His Spanish was rudimentary, his accent an embarrassment. Classmates in Lima, a two-day trip from his Amazon home town, laughed at his grammatical stumbles, his odd pronunciation.
"I didn't understand anything. I couldn't pronounce words well," the 22-year-old Peruvian Indian recalls, wincing as he gazes out a taxi window on a rutted jungle road near his home.
Six years later, Espejo is a thesis away from an undergraduate degree in linguistics at Peru's top public university. And while his Spanish is now excellent, it is not his priority. He aspires to produce the first unified grammar of Awajun, his native tongue.
Espejo's story highlights the two biggest challenges Latin America's indigenous peoples face in their struggle to preserve their cultures: keeping their native languages alive and empowering themselves through education.
Throughout Latin America, native languages are disappearing and Indians are under intense pressure to speak Spanish. At the same time, Indianshave little access to post-secondary education. They are ill-prepared by substandard schools, afflicted by high dropout rates and usually short on financial help.
More than a fifth of the 557 languages spoken by Latin America's natives are at serious risk of extinction, according to the ambitious "Socio-Linguistic Atlas of Latin America's Indigenous Peoples" that UNICEF is publishing this month. Across Latin America, more than 100 native peoples have abandoned their mother tongues and now speak exclusively Spanish or Portuguese, says Inge Sichra, the book's lead author.
In coastal Peru, speakers of the Andes' dominant native languages are routinely shamed into abandoning them, says Peruvian anthropologist Rodrigo Montoya.
"Racism isn't a historical relic. It's not something from the past, a colonial inheritance that's lapsed. No sir, racism is a concept fully in force," he says.
The legacy of suppression of language dates back to Spanish King Carlos III's 1770 decree banning native tongues in the realm. The order provoked uprisings up and down the Andes that the Spanish brutally suppressed.
That enduring baggage of colonial rule — Lima was the seat of the Spanish viceroy — persists today.
"My parents were bilingual but they didn't permit us to speak Quechua at home," says one of South America's most respected linguists, Rodolfo Cerron Palomino, a professor at Catholic University in Lima and now a pre-eminent scholar of Quechua.

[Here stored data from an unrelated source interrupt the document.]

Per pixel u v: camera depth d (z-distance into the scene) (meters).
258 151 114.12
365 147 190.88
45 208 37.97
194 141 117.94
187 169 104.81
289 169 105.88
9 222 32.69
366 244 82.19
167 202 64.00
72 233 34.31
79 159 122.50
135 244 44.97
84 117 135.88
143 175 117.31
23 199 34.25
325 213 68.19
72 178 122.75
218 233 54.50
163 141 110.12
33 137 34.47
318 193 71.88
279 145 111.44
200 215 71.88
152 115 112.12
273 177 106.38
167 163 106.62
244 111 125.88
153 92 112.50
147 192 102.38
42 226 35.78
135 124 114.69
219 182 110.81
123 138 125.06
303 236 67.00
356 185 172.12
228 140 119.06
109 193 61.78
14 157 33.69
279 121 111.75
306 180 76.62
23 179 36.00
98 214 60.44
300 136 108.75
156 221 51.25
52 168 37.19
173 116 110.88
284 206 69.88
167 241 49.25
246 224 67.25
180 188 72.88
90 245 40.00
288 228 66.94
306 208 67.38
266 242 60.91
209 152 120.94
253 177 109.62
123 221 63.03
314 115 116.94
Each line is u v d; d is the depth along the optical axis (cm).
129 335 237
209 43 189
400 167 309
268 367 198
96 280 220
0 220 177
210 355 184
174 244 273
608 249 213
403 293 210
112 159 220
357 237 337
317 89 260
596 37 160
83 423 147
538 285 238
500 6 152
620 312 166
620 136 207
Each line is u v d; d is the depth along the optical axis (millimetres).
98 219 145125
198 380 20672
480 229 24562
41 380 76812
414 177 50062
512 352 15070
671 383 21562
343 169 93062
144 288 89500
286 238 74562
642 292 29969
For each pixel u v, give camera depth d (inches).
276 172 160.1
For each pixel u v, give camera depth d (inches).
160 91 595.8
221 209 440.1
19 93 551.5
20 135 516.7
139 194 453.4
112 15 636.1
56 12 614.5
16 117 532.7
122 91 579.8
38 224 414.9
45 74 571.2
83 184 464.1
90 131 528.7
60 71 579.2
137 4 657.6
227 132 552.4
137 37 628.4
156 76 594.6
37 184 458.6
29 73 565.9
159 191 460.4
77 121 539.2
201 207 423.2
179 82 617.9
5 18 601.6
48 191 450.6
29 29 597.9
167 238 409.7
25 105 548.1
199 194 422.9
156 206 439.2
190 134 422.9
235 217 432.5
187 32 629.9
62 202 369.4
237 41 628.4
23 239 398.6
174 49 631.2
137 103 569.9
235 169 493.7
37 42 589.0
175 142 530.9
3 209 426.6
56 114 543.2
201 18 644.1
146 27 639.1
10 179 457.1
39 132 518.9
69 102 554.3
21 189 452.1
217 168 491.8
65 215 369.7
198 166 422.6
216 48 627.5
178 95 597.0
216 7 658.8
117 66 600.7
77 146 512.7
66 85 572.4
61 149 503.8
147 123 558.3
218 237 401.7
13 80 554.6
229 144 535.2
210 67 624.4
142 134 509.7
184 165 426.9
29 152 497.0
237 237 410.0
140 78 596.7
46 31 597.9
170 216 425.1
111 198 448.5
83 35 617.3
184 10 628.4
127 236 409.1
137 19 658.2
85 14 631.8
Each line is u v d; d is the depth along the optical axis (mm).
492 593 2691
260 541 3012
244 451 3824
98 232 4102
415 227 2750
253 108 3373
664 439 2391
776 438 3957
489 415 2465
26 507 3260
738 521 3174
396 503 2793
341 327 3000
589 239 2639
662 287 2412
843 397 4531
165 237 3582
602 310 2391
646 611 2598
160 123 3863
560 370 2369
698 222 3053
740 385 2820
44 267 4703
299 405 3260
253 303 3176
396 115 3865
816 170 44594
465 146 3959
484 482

Alan Perez, an Ashaninka from Peru's interior and an industrial engineering student at San Marcos, says his parents never taught him his mother tongue. He has made little effort to learn it. "Like it or not, you adapt to this place and gradually lose who you are," he says of Lima.
For Espejo, the challenge of preserving his language and identity went hand in hand with getting a good education.
Espejo is among the few Amazon Indians at San Marcos, whose dusty campus borders a gritty industrial district and contrasts sharply with the well-manicured grounds of Lima's private Catholic University a mile away, dominated by Peru's light-skinned elite.
Upward mobility, limited to begin with for Latin America's poor, is doubly so for its indigenous citizens. And Peru, along with Guatemala, are among the countries where racism is most ingrained, academics and rights activists generally concur.
Last year, 62 of San Marcos' nearly 27,000 students, or 0.2 percent, were from the Amazon. Compare that to the 1.2 percent, or 350,000, of Peru's 29.5 million people who are Amazon Indians.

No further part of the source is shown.